→ GOALS:
1. Write out the part of the text on Papua New Guinean Australians between "Papua New Guinean Australians" and "have Papua New Guinean ancestry.", inclusive.
2. Answer these questions from the text on Papua New Guinean Australians:
(a) Until what year did Australia administer Papua New Guinea?
(b) In which Queensland industry did limited numbers of Papua New Guineans work?
(c) How many Papua New Guinea-born people lived in Australia at the 2021 census?
Begin DOCUMENT
Papua New Guinean Australians () are the citizens and residents of Australia (including the Torres Strait Islands, where 6.5% of all people claimed Papua New Guinean ancestry) who were born in Papua New Guinea (PNG) or have Papua New Guinean ancestry.

Papua New Guinea was administered by Australia until 1975, formally divided into the Territory of Papua and the Territory of New Guinea (a League of Nations mandate). The indigenous peoples of Papua New Guinea were nonetheless subject to the White Australia policy, and only limited numbers were allowed to enter the rest of Australia – notably to work in the Queensland pearling industry.

The number of Papua New Guineans in Australia is considered relatively small, given the countries are neighbours and PNG's status as a former Australian territory. Other Pacific island countries have much larger populations in Australia. At the time of the 2021 Australian census, there were 22,664 people of Papua New Guinean descent in Australia and 29,995 Papua New Guinea-born people residing in the country. The gap between the two figures reflects the fact that many of those born in PNG were the children of Australian expatriates; only 8,752 (less than one-third) of Australian residents born in PNG reported that they were of Papua New Guinean ancestry.
End DOCUMENT
Begin DATASET EXTRACT
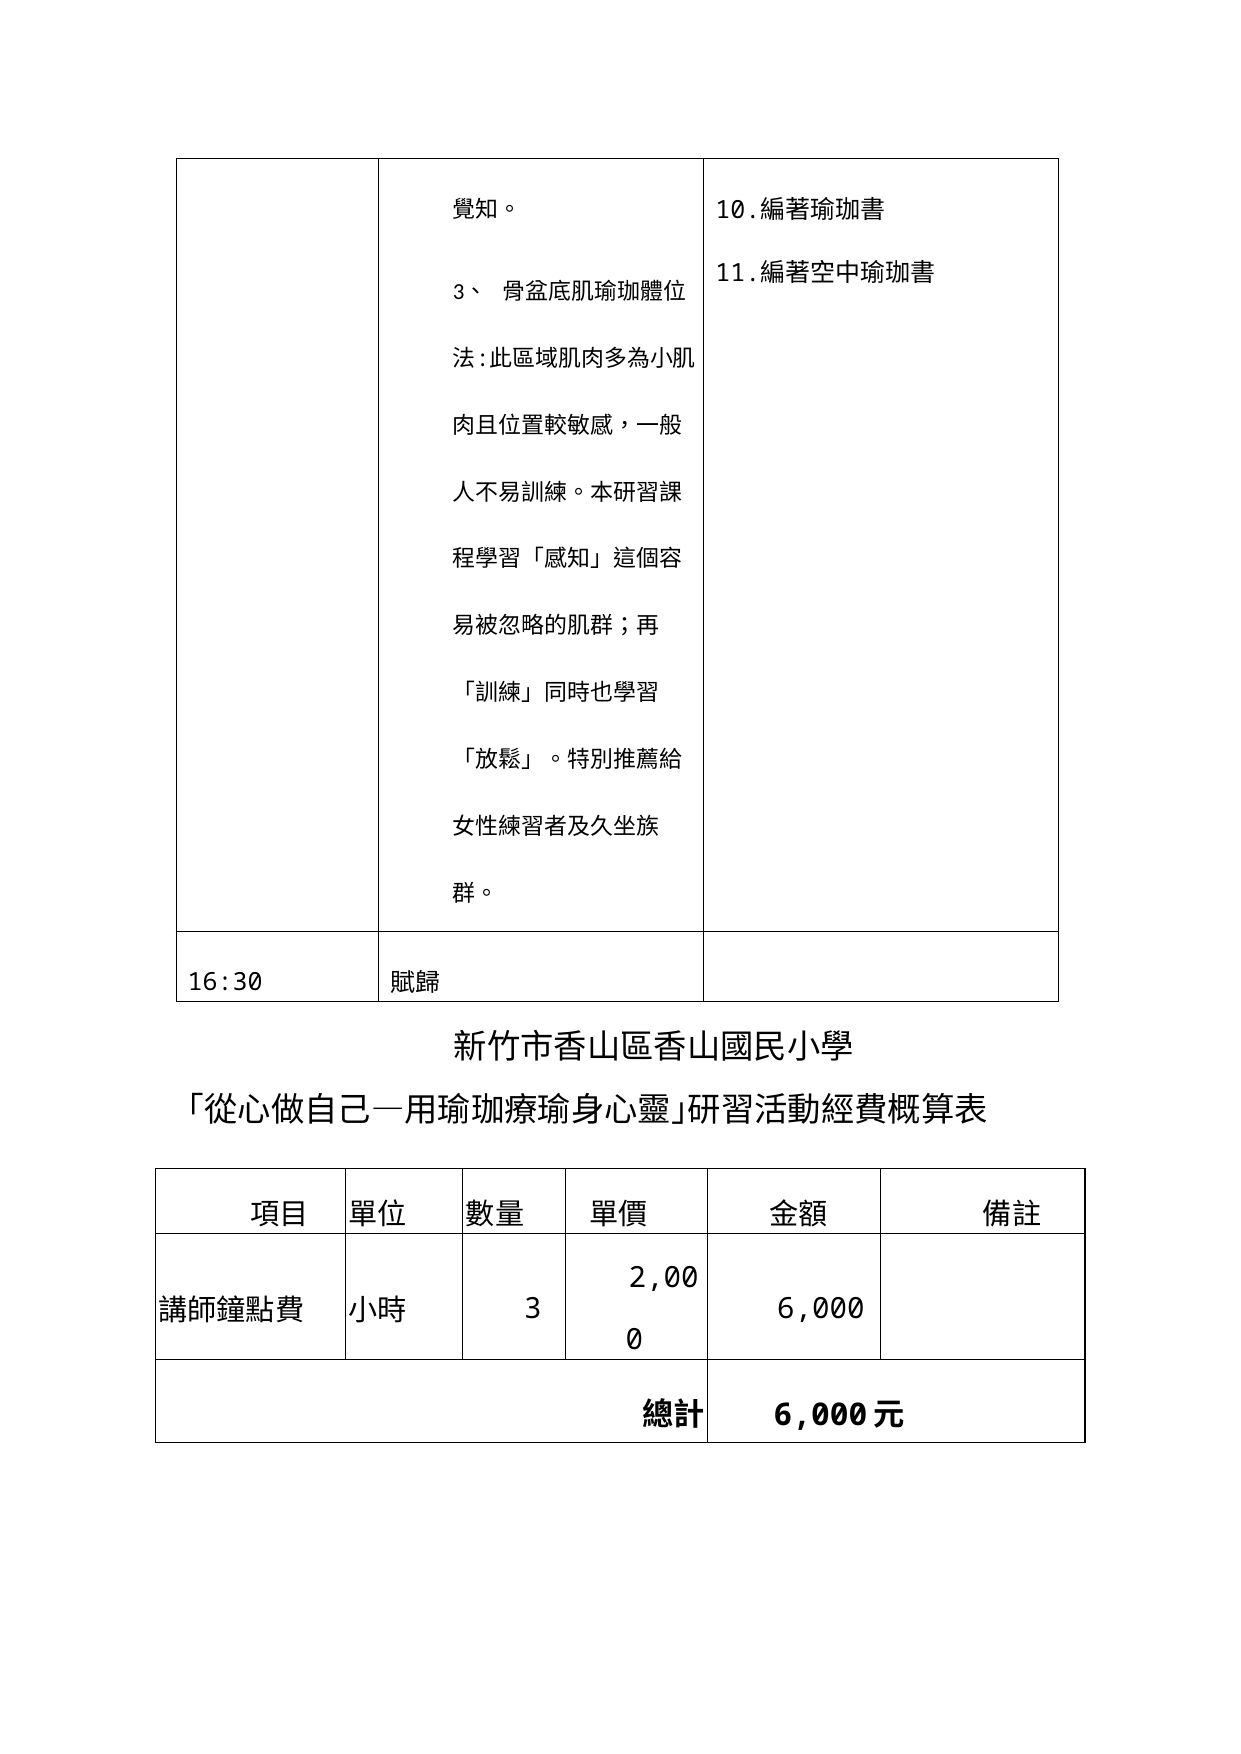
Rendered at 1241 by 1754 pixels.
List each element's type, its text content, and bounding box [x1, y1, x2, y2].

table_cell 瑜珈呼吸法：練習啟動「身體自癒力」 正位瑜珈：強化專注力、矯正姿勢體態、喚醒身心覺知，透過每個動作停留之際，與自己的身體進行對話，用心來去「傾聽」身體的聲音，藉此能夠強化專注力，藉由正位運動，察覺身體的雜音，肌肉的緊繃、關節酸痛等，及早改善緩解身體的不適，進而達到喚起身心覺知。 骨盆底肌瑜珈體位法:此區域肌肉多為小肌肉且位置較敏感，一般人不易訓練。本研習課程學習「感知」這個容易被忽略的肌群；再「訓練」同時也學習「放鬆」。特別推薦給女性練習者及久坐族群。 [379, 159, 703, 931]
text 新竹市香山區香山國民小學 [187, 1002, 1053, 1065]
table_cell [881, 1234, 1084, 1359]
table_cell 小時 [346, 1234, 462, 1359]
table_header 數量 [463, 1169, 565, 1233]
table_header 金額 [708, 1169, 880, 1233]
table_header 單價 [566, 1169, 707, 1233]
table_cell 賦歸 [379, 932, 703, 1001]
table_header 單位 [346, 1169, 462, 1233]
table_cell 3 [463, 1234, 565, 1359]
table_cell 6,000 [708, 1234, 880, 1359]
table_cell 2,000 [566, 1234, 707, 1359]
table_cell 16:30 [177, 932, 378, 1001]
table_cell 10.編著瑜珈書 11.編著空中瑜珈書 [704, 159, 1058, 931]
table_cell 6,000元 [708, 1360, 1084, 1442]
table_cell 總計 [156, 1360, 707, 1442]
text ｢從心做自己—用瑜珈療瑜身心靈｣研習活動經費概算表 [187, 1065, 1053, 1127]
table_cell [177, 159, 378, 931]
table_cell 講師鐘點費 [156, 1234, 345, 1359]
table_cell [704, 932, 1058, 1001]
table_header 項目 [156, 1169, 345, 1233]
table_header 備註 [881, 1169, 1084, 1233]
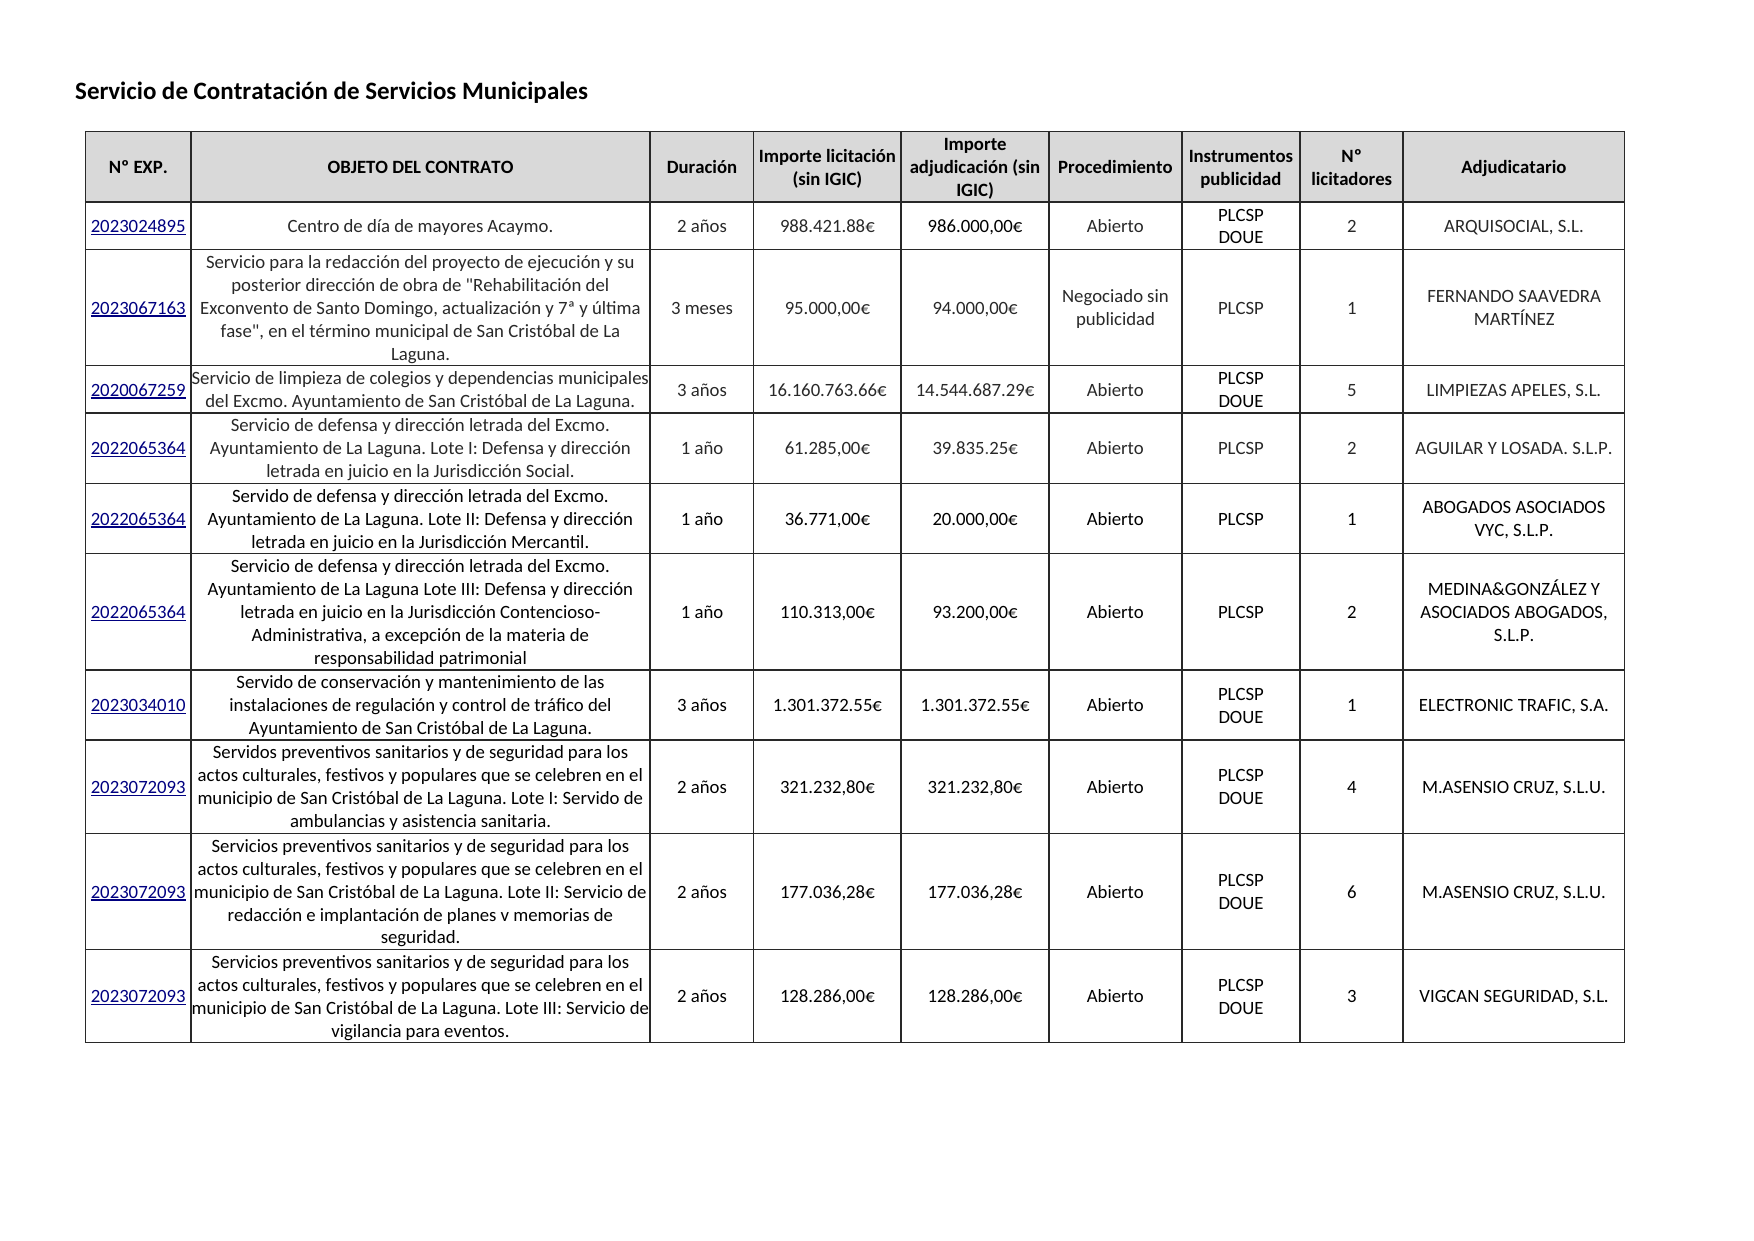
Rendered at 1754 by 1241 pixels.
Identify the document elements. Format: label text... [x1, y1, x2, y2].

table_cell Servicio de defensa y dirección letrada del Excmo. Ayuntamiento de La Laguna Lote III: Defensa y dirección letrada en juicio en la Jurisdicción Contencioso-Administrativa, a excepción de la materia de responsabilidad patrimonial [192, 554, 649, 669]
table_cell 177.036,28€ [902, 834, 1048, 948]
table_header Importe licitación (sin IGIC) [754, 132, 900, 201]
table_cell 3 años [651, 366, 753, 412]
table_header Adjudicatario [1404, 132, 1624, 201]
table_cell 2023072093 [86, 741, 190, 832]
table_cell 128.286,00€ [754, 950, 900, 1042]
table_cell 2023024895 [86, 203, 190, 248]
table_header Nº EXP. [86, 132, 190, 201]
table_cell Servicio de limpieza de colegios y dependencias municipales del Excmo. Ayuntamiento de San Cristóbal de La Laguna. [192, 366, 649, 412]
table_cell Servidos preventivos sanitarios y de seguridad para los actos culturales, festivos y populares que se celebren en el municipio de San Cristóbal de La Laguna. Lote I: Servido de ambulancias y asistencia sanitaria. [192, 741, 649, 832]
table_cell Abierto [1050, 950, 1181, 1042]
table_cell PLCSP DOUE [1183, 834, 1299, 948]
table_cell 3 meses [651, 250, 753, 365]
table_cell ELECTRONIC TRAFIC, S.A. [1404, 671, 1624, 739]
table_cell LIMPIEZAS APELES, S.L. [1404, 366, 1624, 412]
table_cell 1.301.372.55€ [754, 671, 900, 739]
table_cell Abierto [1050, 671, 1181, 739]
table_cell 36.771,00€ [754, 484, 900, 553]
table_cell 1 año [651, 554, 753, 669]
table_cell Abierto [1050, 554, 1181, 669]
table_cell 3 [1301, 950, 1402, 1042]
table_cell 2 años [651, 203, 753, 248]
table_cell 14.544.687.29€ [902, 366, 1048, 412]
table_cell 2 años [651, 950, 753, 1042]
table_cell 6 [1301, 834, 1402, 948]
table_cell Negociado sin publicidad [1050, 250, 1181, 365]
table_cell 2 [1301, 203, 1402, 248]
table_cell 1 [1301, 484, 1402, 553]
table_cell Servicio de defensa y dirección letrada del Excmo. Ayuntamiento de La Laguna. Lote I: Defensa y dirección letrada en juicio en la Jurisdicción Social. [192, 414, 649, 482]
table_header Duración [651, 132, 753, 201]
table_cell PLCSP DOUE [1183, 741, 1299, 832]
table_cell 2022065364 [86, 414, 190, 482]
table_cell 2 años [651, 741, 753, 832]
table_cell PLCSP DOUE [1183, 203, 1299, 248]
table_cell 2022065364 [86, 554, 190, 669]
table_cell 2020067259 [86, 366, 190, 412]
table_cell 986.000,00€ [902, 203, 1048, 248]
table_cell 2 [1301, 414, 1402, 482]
End DATASET EXTRACT
→ EXERCISE SOLUTIONS:
1.
Papua New Guinean Australians () are the citizens and residents of Australia (including the Torres Strait Islands, where 6.5% of all people claimed Papua New Guinean ancestry) who were born in Papua New Guinea (PNG) or have Papua New Guinean ancestry.

2.
(a) 1975
(b) The pearling industry
(c) 29,995